● EXERCISE REQUIREMENTS
Go through the entries below and copy every line that holds the word "REST".

--- DATA EXTRACTS Enclosed Below ---

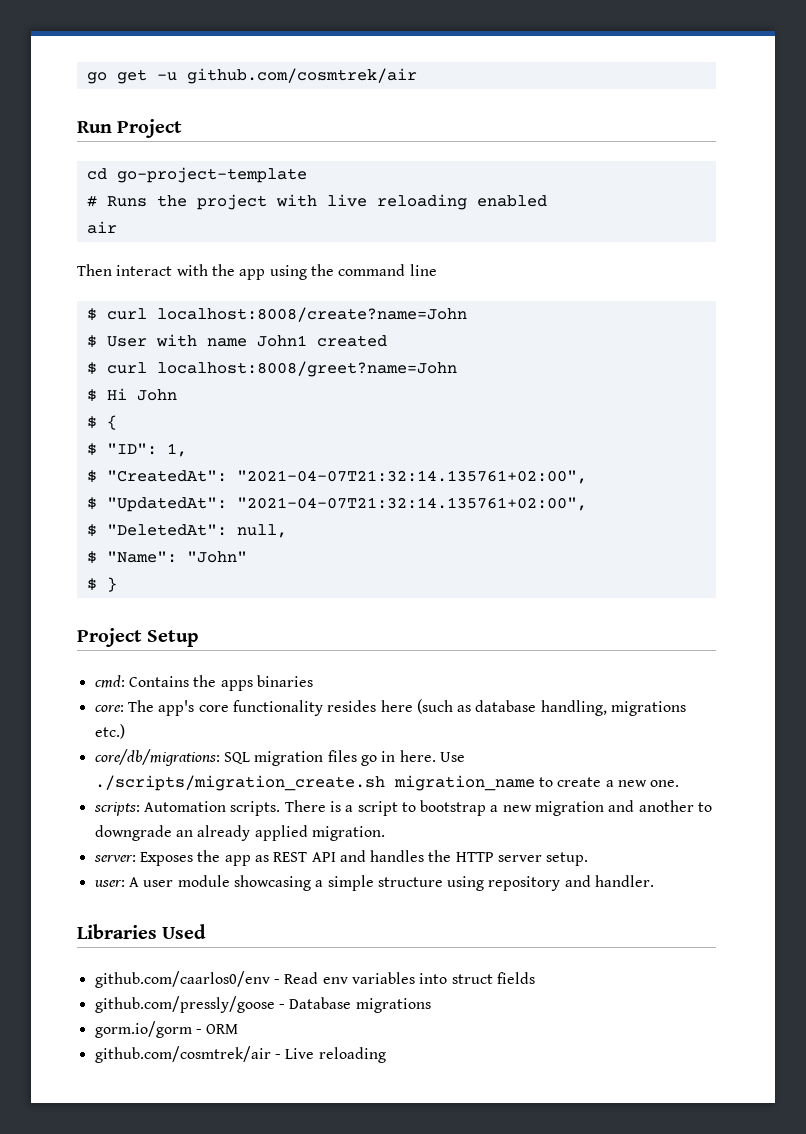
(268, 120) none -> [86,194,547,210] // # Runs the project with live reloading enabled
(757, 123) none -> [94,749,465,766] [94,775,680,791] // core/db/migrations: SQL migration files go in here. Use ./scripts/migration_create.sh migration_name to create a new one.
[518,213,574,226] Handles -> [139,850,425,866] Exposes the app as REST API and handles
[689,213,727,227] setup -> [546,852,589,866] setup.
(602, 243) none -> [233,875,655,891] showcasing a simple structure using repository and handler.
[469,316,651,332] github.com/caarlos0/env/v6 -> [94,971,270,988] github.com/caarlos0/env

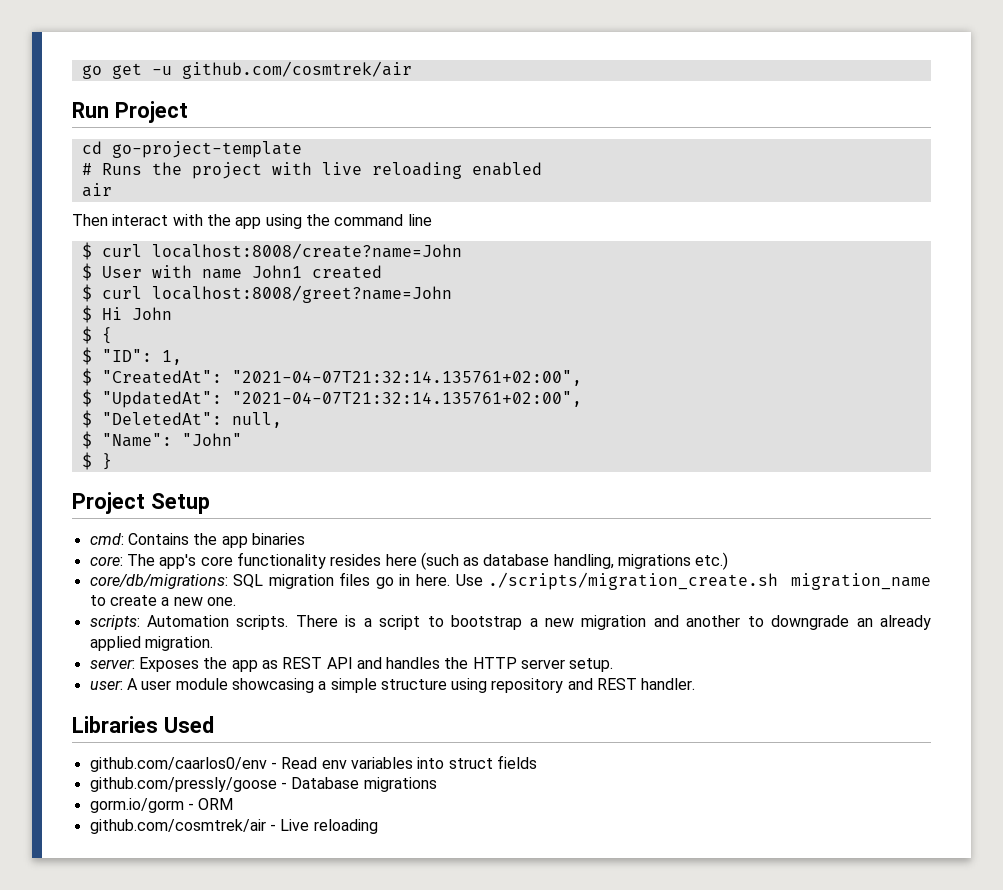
[220,680,253,691] apps -> [221,536,248,548] app
(591, 881) none -> [597,678,638,690] REST

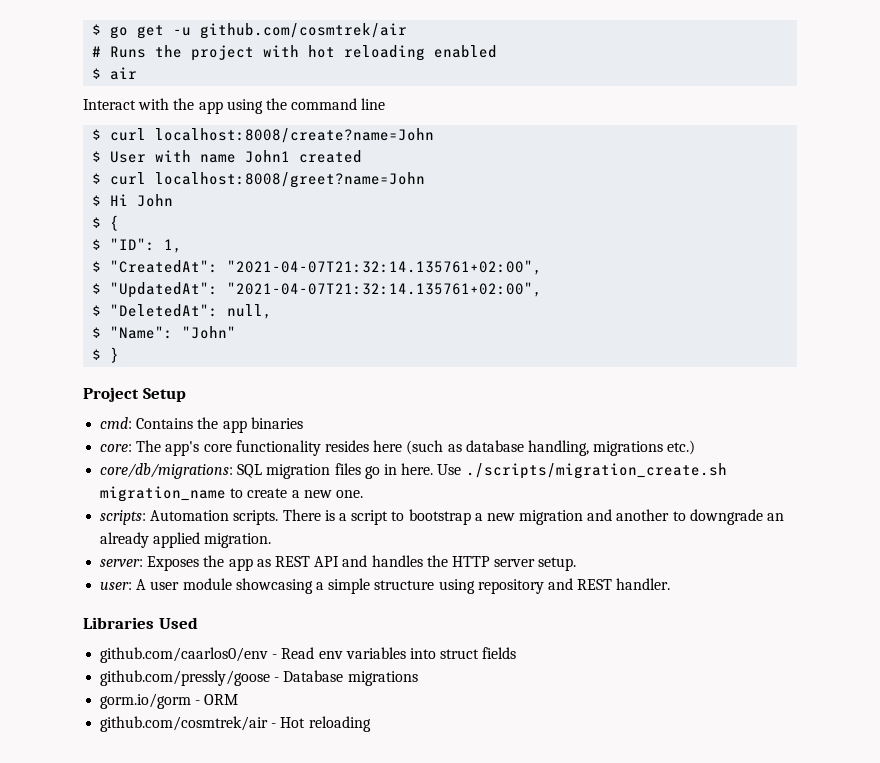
(81, 72) none -> [92,24,102,35] $
[72,101,188,123] [81,141,302,158] // Run Project // cd go-project-template -> (408, 31) none
[321,162,362,175] live -> [308,45,336,58] hot
(542, 169) none -> [92,68,102,79] $
[72,214,169,226] Then interact -> [83,99,136,110] Interact
[280,819,310,831] Live -> [280,717,306,728] Hot

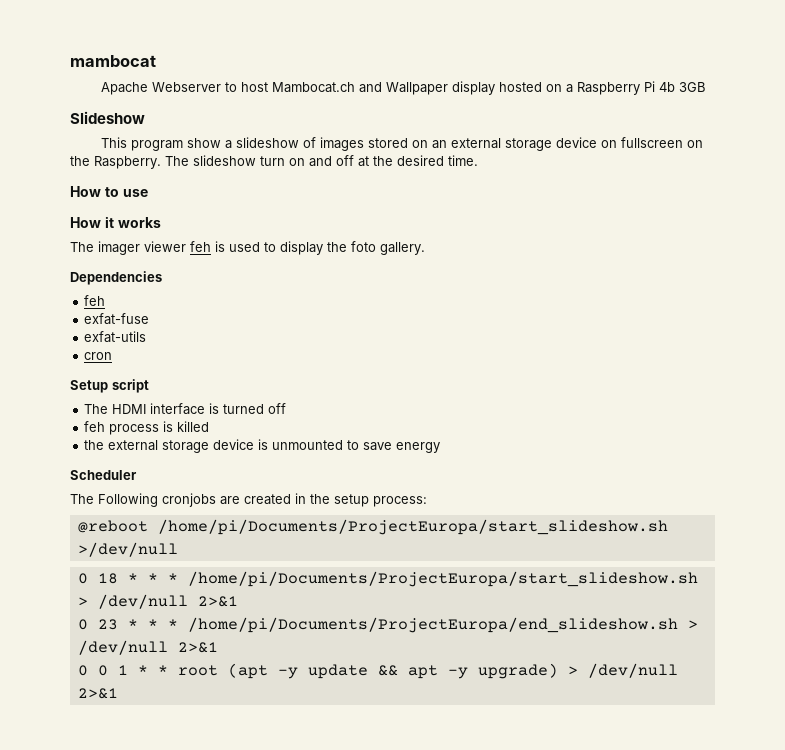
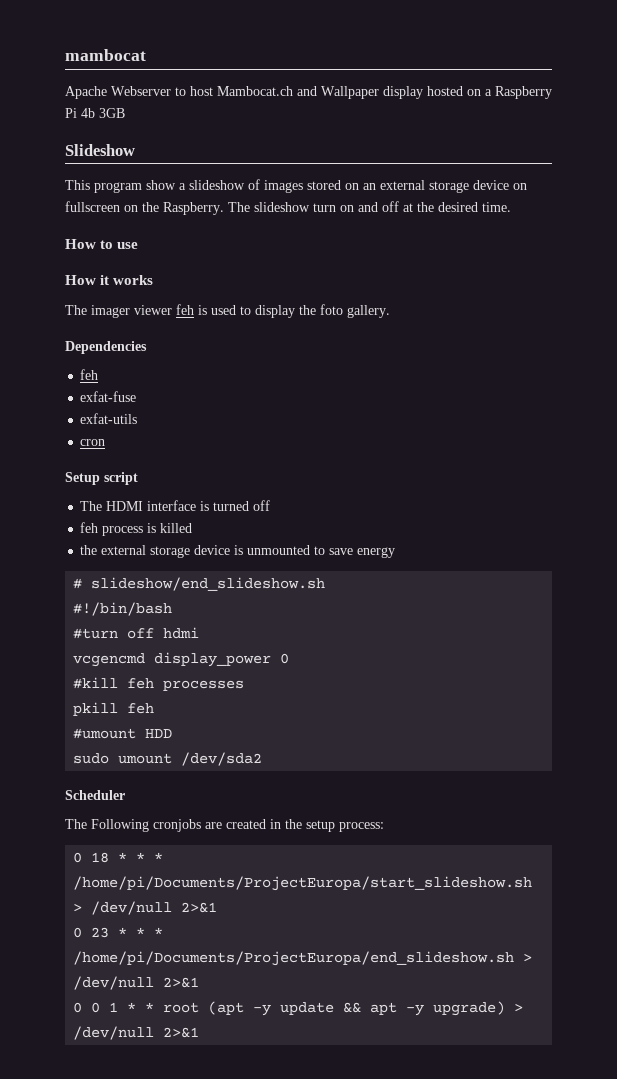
(441, 447) none -> [73,577,326,591] [73,602,173,616] [73,627,200,639] [73,652,290,667] [73,677,245,691] [73,702,155,716] [73,728,173,739] [73,752,263,766] // # slideshow/end_slideshow.sh // #!/bin/bash // #turn off hdmi // vcgencmd display_power 0 // #kill feh processes // pkill feh // #umount HDD // sudo umount /dev/sda2
[77,519,668,535] [77,542,178,557] // @reboot /home/pi/Documents/ProjectEuropa/start_slideshow.sh >/dev/null -> (384, 827) none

--- End of Enclosed DATA EXTRACTS ---

● YOUR SOLUTION
[518,213,574,226] Handles -> [139,850,425,866] Exposes the app as REST API and handles
(591, 881) none -> [597,678,638,690] REST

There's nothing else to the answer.